To understand Xinjiang fruit, you have to understand its growing conditions — which are, frankly, a fruit-grower’s dream scenario:
- Sunshine: Many parts of Xinjiang get 2,500–3,500 hours of sunshine per year. Fruit gets more time under direct sun than almost anywhere else in China.
- Day-night temperature swing: In summer, daytime temperatures can hit 35–40°C (95–104°F), but nights often drop to 15–20°C (59–68°F). This extreme swing lets fruit develop intense sugars during the hot day and preserve acidity and aroma at night.
- Glacier-fed irrigation: The Tianshan and Altai mountains feed vast networks of meltwater canals. This clean, mineral-rich water nourishes orchards without the need for heavy chemical intervention.
- Dry climate: Low humidity means fewer fungal diseases, which means less need for pesticides. It also means grapes and apricots can be dried naturally in the sun — the origin of Xinjiang’s world-famous raisins and dried apricots.

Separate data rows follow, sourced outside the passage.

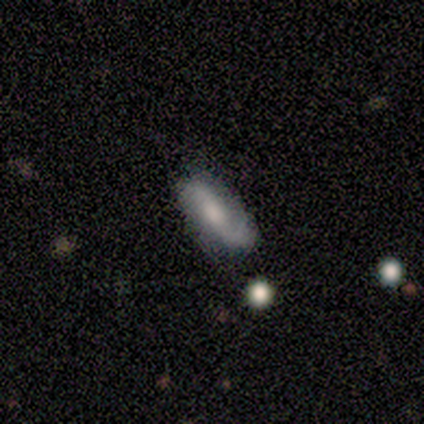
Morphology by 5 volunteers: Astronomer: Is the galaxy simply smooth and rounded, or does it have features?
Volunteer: featured or disk — 60% (runner-up: smooth, 40%).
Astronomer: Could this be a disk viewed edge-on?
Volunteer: no — 100%.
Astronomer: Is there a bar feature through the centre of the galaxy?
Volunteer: no — 67%.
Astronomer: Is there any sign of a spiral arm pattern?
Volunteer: yes — 100%.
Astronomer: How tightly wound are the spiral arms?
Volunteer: loose — 67%.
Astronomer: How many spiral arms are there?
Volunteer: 2 — 100%.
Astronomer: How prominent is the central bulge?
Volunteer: moderate — 67%.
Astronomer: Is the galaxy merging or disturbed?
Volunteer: none — 100%.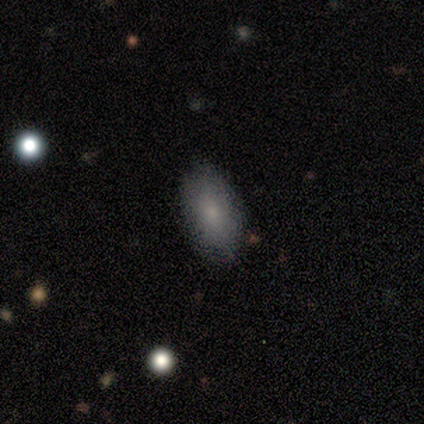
A smooth galaxy with no disk features (80%) that is in between round and cigar-shaped (75%).

Vote fractions:
- Smooth or featured? smooth: 80% / featured or disk: 20% / star or artifact: 0%
- How rounded? in between: 75% / round: 25% / cigar-shaped: 0%
- Merging? none: 100% / minor disturbance: 0% / major disturbance: 0% / merger: 0%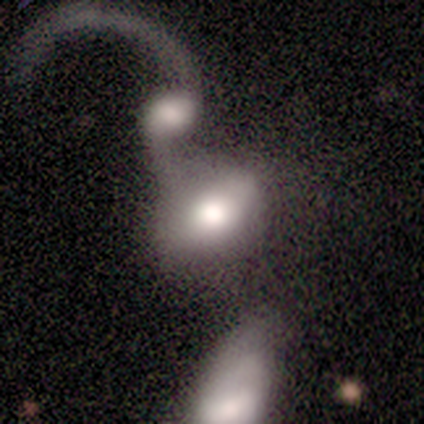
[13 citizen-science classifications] Smooth or featured: smooth — 69% (featured or disk — 31%)
How rounded: in between — 78% (round — 22%)
Merging: merger — 85% (none — 15%)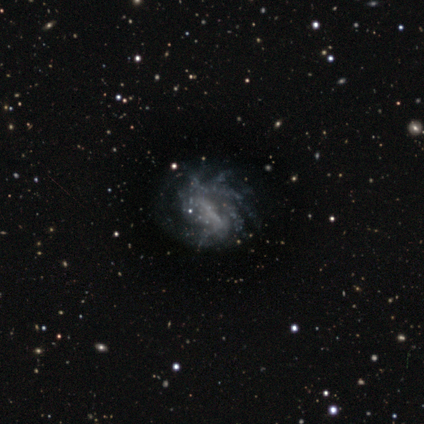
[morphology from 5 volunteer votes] Smooth or featured: featured or disk — 80% (smooth — 20%)
Edge-on disk: no — 100%
Bar: strong — 50% (weak — 25%)
Spiral arms: yes — 50% (tied with no — 50%)
Spiral winding: tight — 50% (tied with medium — 50%)
Spiral arm count: 2 — 50% (tied with more than 4 — 50%)
Bulge size: dominant — 25% (tied with moderate — 25%; small — 25%; none — 25%)
Merging: none — 40% (tied with minor disturbance — 40%)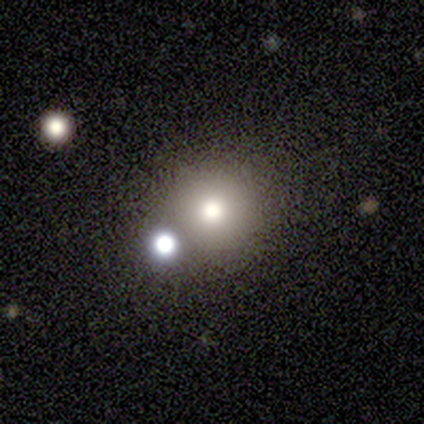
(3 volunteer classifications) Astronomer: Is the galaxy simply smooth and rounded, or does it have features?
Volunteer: smooth — 100%.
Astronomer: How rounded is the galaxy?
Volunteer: round — 100%.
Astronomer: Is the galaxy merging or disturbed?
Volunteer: none — 100%.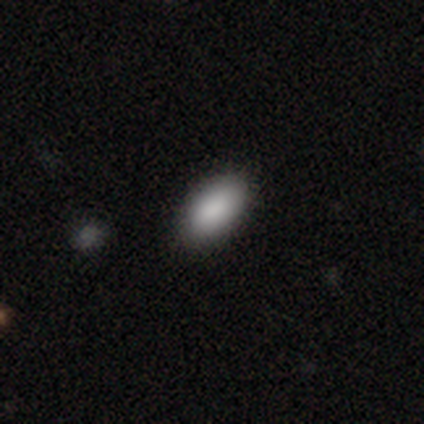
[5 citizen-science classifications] A smooth galaxy with no disk features (100%) that is in between round and cigar-shaped (100%). Merging: none (80%).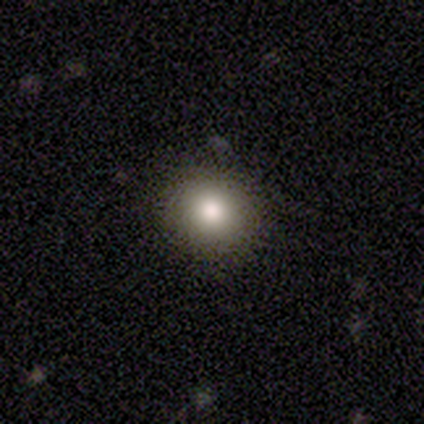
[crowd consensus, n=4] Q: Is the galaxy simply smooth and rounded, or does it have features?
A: smooth — 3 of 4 (75%).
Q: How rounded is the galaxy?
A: round — 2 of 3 (67%).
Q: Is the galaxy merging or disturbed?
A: none — 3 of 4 (75%).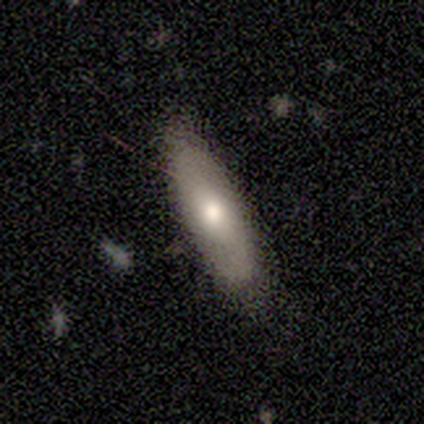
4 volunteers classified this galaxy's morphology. This appears to be a smooth galaxy with no disk features (50%) that is in between round and cigar-shaped (50%, tied with cigar-shaped). Merging: none (67%).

The result of all this is fruit with Brix levels (a measure of sugar content) that routinely exceed 18–20% — sweet enough to taste almost candied, yet still balanced by the natural acidity preserved by those cool nights.
Hami Melon (哈密瓜): The King of Xinjiang Fruit
If Xinjiang had to choose one fruit to represent it, the Hami melon (哈密瓜) would win by a landslide. It is so famous within China that the phrase “Hami gua” is practically synonymous with “the good stuff” when it comes to melons.
What It Tastes Like
Hami melons have crisp, pale green flesh (some varieties have orange flesh) that is intensely sweet, faintly floral, and deeply refreshing. The texture is crisp like an Asian pear but juicier. A perfectly ripe Hami melon has a thin, netted rind and flesh that shatters like a sweet, cold fruit ice when you bite into it.
Best Season
Hami melons are at their peak from July through September. The earliest melons hit the markets in southern Xinjiang (Hotan, Kashgar) in late June; the latest harvest stretches into early October in the Hami region itself (eastern Xinjiang).
Where to Eat the Best
The city of Hami (from which the melon gets its name) produces the most famous ones, but you do not have to travel there. Every fruit market in Urumqi, Kashgar, and Turpan sells excellent Hami melons from July onward. In Urumqi, the Chengguan (城北) wholesale fruit market is where locals go for the best selection and prices.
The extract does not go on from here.